The base TeX system understands about 300 commands, called primitives. However, these low-level commands are rarely used directly by users, and most functionality is provided by format files. Knuth's original default format, which adds about 600 commands, is HYPERLINK "http://en.wikipedia.org/w/index.php?title=Plain_TeX&action=edit" \o "Plain TeX" Plain TeX. The most widely used format is LaTeX, originally developed by Lamport, which incorporates document styles for books, letters, slides, etc, and adds support for referencing and automatic numbering of sections and equations. Another widely used format, AMS-TeX, is produced by the American Mathematical Society, and provides many more user-friendly commands, which can be altered by journals to fit with their house style. Most of the features of AMS-TEX can be used in LaTeX by using the AMS "packages". This is then referred to as AMS-LATEX. Other formats include ConTeXt, used primarily for desktop publishing and written mostly by Hans Hagen at Pragma. TeX commands commonly start with a backslash and are grouped with curly braces. However, almost all of TeX's syntactic properties can be changed on the fly which makes TeX input hard to parse by anything but TeX itself. TeX is a macro- and token-based language: many commands, including most user-defined ones, are expanded on the fly until only unexpandable tokens remain which get executed. Expansion itself is practically side-effect free. Tail recursion of macros takes no memory, and if-then-else constructs are available. This makes TeX a Turing-complete language even at expansion level.

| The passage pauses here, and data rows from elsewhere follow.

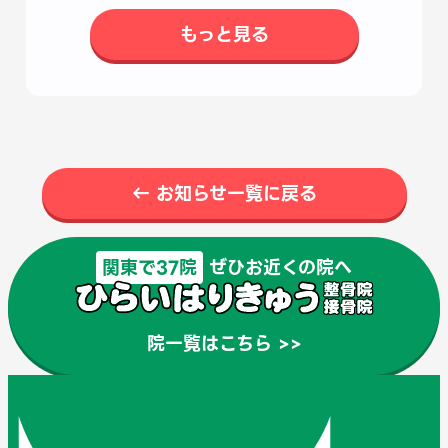
もっと見る
← お知らせ一覧に戻る
関東で37院
ぜひお近くの院へ
院一覧はこちら >>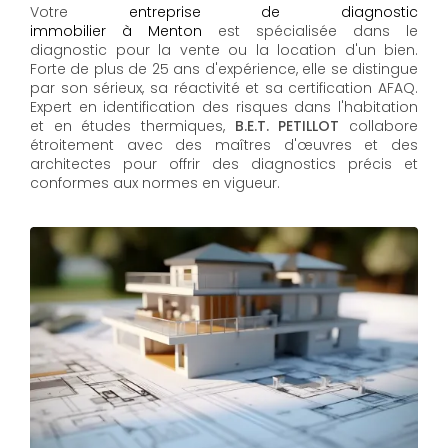
Votre
entreprise de diagnostic
immobilier à Menton
est spécialisée dans le
diagnostic pour la vente ou la location d'un bien.
Forte de plus de 25 ans d'expérience, elle se distingue
par son sérieux, sa réactivité et sa certification AFAQ.
Expert en identification des risques dans l'habitation
et en études thermiques,
B.E.T. PETILLOT
collabore
étroitement avec des maîtres d'œuvres et des
architectes pour offrir des diagnostics précis et
conformes aux normes en vigueur.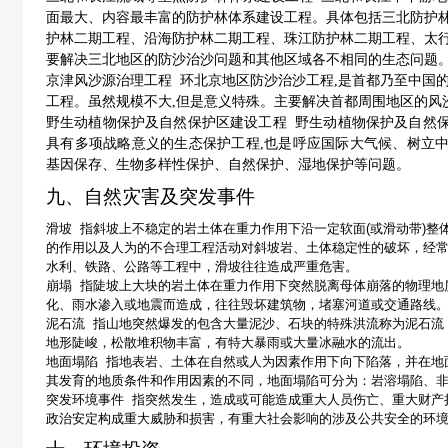
面最大、内容最丰富的防护林体系建设工程。具体包括三北防护
护林二期工程、沿海防护林二期工程、珠江防护林二期工程、太
要解决三北地区的防沙治沙问题和其他区域各不相同的生态问题
环北京地区防沙治沙工程
是首都乃至中国
京津风沙源治理工程
,
工程。虽然规模不大
但是意义特殊。主要解决首都周围地区的风
,
野生动植物保护及自然
野生动植物保护及自然保护区建设工程
具有多项战略意义的生态保护工程
也是呼应国际大气候、树立
,
基因保存、生物多样性保护、自然保护、湿地保护等问题。
九、自然灾害及突发事件
滑坡
指斜坡上不稳定的岩土体在重力作用下沿一定软面
(
或滑动带
)
整
的作用以及人为的不合理工程活动对斜坡岩、土体稳定性的破坏，经
水利、铁路、公路等工程中，滑坡往往造成严重危害。
崩塌
指陡坡上大块的岩土体在重力作用下突然脱离母体崩落的物理地
化、雨水渗入或地震而造成，往往毁坏建筑物，堵塞河道或交通路线
泥石流
指山地突然爆发的包含大量泥沙、石块的特殊洪流称为泥石流
地形陡峻，松散堆积物丰富，有特大暴雨或大量冰融水的流出。
地面塌陷
指地表岩、土体在自然或人为因素作用下向下陷落，并在地
其发育的地质条件和作用因素的不同，地面塌陷可分为：岩溶塌陷、
突发环境事件
指突然发生，造成或可能造成重大人员伤亡、重大财产
政治安定构成重大威胁和损害，有重大社会影响的涉及公共安全的环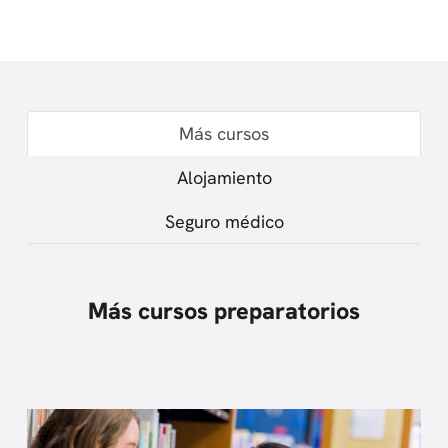
Más cursos
Alojamiento
Seguro médico
Más cursos preparatorios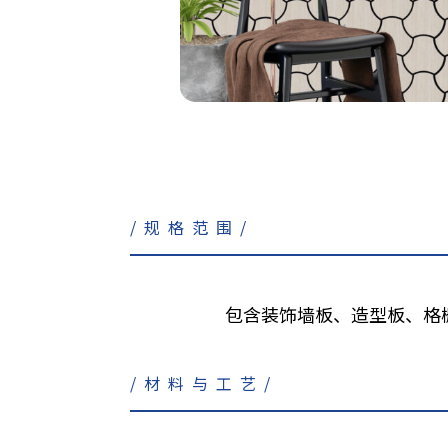
/规格范围/
包含装饰墙板、造型板、格
/材料与工艺/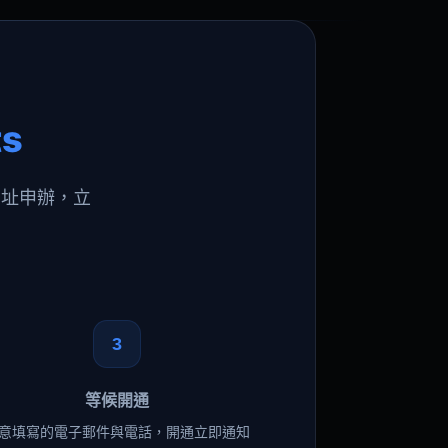
ts
網址申辦，立
。
3
等候開通
意填寫的電子郵件與電話，開通立即通知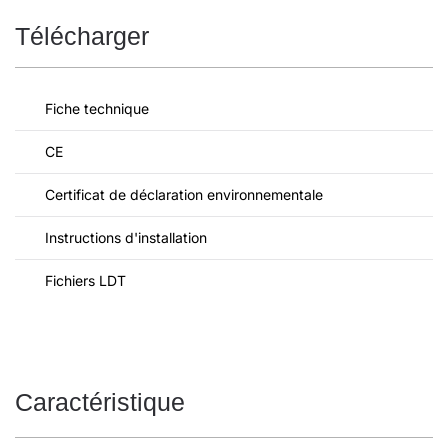
Télécharger
Fiche technique
CE
Certificat de déclaration environnementale
Instructions d'installation
Fichiers LDT
Caractéristique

The system can be divided into four levels: in the first, characters are read from the input file and assigned a category code. Combinations of a backslash followed by letters or a single other character are replaced by a control sequence token. In this sense this stage is like lexical analysis, although it does not form numbers from digits. In the next stage, expandable control sequences are replaced by their replacement text. The input for the third stage is then a stream of characters and unexpandable control sequences. Here characters get assembled into a paragraph. TeX's paragraph breaking algorithm works by optimizing breakpoints over the whole paragraph. The fourth stage breaks the vertical list of lines and other material into pages. The TeX system has precise knowledge of the sizes of all characters and symbols, and using this information, it computes the optimal arrangement of letters per line and lines per page. It then produces a DeVice Independent file containing the final locations of all characters. This dvi file can be printed directly given an appropriate printer driver, or it can be converted to other formats. Nowadays, PDFTeX is often used which bypasses DVI generation altogether.